O que carateriza o vício ou a dependência do jogo não é exclusivamente o número de horas de jogo. Evidentemente, este é um fator muito importante e todos os viciados em videojogos jogam muitas horas, mas isso não é determinante. Todos os viciados jogam várias horas, mas nem todos os jovens que jogam muitas horas são viciados. Quando se fala em viciados em videojogos ou de jovens com perturbação por uso dos videojogos, o perfil típico de utilização seria de 8 a 10 horas ou mais por dia e pelo menos de 30 horas por semana, tipicamente em jogos de grupo baseados na internet. Mas juntamente com um grande número de horas de utilização devem concorrer sintomas clínicos que caraterizam de forma essencial esta perturbação, como a perda de controlo sobre o jogo e o seu uso continuado apesar das consequências negativas a nível pessoal, psicológico, familiar, social e/ou profissional.
 


Portugal deve estar na média europeia

Que evolução houve ao longo dos anos em relação à dependência dos videojogos?
Este é um fenómeno relativamente recente e até há bem pouco tempo não estava catalogado como perturbação psicopatológica. Neste sentido, a Associação Americana de Psicologia adicionou em 2013 este tipo de perturbação na terceira secção da sua última edição do Diagnostic and Statistical Manual of Mental Disorders (DSM-5), no capítulo "Condições para a continuação de estudo", sugerindo que a proposta ainda não estava destinada a uso clínico, mas que a investigação sobre este tópico deveria ser encorajada. De igual modo, a Organização Mundial de Saúde reconheceu em 2018 o vício ao jogo como uma perturbação psicopatológica, classificando-a como um padrão persistente ou recorrente de comportamento de jogo, seja online ou offline, causando um descontrolo no uso do jogo, das prioridades do jogo sobre o quotidiano e da persistência da utilização de videojogos, mesmo sabendo que isso tem consequências negativas. Embora os esforços de investigação na área tenham aumentado, ainda há um debate contínuo e uma grande controvérsia sobre os critérios a usar e o grau da condição como sendo um problema de saúde mental.

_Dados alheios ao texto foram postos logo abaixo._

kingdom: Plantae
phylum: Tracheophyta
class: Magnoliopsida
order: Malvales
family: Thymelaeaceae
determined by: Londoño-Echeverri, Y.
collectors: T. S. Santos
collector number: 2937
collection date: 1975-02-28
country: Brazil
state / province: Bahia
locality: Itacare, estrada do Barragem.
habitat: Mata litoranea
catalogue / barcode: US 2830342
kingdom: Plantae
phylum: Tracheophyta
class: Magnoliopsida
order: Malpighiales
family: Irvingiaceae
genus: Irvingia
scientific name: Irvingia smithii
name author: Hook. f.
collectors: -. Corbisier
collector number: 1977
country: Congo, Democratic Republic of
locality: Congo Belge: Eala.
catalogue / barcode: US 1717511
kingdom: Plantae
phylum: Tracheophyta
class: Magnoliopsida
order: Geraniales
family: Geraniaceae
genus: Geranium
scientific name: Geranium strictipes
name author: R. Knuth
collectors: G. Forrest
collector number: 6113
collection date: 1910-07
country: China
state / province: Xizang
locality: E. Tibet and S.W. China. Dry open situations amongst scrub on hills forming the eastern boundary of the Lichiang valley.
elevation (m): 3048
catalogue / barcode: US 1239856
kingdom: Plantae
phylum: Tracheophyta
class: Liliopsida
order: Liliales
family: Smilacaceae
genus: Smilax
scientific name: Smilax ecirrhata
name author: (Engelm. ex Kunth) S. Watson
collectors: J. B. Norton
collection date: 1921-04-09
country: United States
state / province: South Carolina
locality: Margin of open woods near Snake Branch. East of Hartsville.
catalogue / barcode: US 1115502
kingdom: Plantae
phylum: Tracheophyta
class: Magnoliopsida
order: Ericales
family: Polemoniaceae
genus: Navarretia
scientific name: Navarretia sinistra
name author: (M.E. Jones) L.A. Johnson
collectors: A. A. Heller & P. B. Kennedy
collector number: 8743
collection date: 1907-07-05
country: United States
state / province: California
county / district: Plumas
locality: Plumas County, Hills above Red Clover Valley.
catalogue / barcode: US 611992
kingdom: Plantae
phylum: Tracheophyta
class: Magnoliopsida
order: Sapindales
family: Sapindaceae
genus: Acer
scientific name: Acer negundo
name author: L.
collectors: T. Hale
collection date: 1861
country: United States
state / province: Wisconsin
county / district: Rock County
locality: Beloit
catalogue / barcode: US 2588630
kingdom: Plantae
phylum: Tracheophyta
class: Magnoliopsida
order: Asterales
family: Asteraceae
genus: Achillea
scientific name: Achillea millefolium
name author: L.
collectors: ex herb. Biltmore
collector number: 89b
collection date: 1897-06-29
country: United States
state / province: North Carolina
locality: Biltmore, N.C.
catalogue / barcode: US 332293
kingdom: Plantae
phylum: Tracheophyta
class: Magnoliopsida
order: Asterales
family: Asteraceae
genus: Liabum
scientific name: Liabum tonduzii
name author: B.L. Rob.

Comparativamente a outros países, espera encontrar resultados semelhantes em Portugal?
Nos EUA e nos países do sudeste asiático, onde há mais tradição de uso de videojogos online, os valores começam a ser preocupantes, com prevalências entre os jovens e adolescentes com valores compreendidos entre 5% e 10%, respetivamente. Em países da Europa, os estudos epidemiológicos mais recentes indicam que apenas entre 1 e 2% dos adolescentes entre os 14 e 17 anos apresentam esta perturbação. Em Portugal não existe uma prevalência que possa ser estimada, pois até ao momento não houve qualquer estudo epidemiológico determinante sobre o tema. No entanto, não seria estranho encontrar prevalências similares às dos nossos países vizinhos.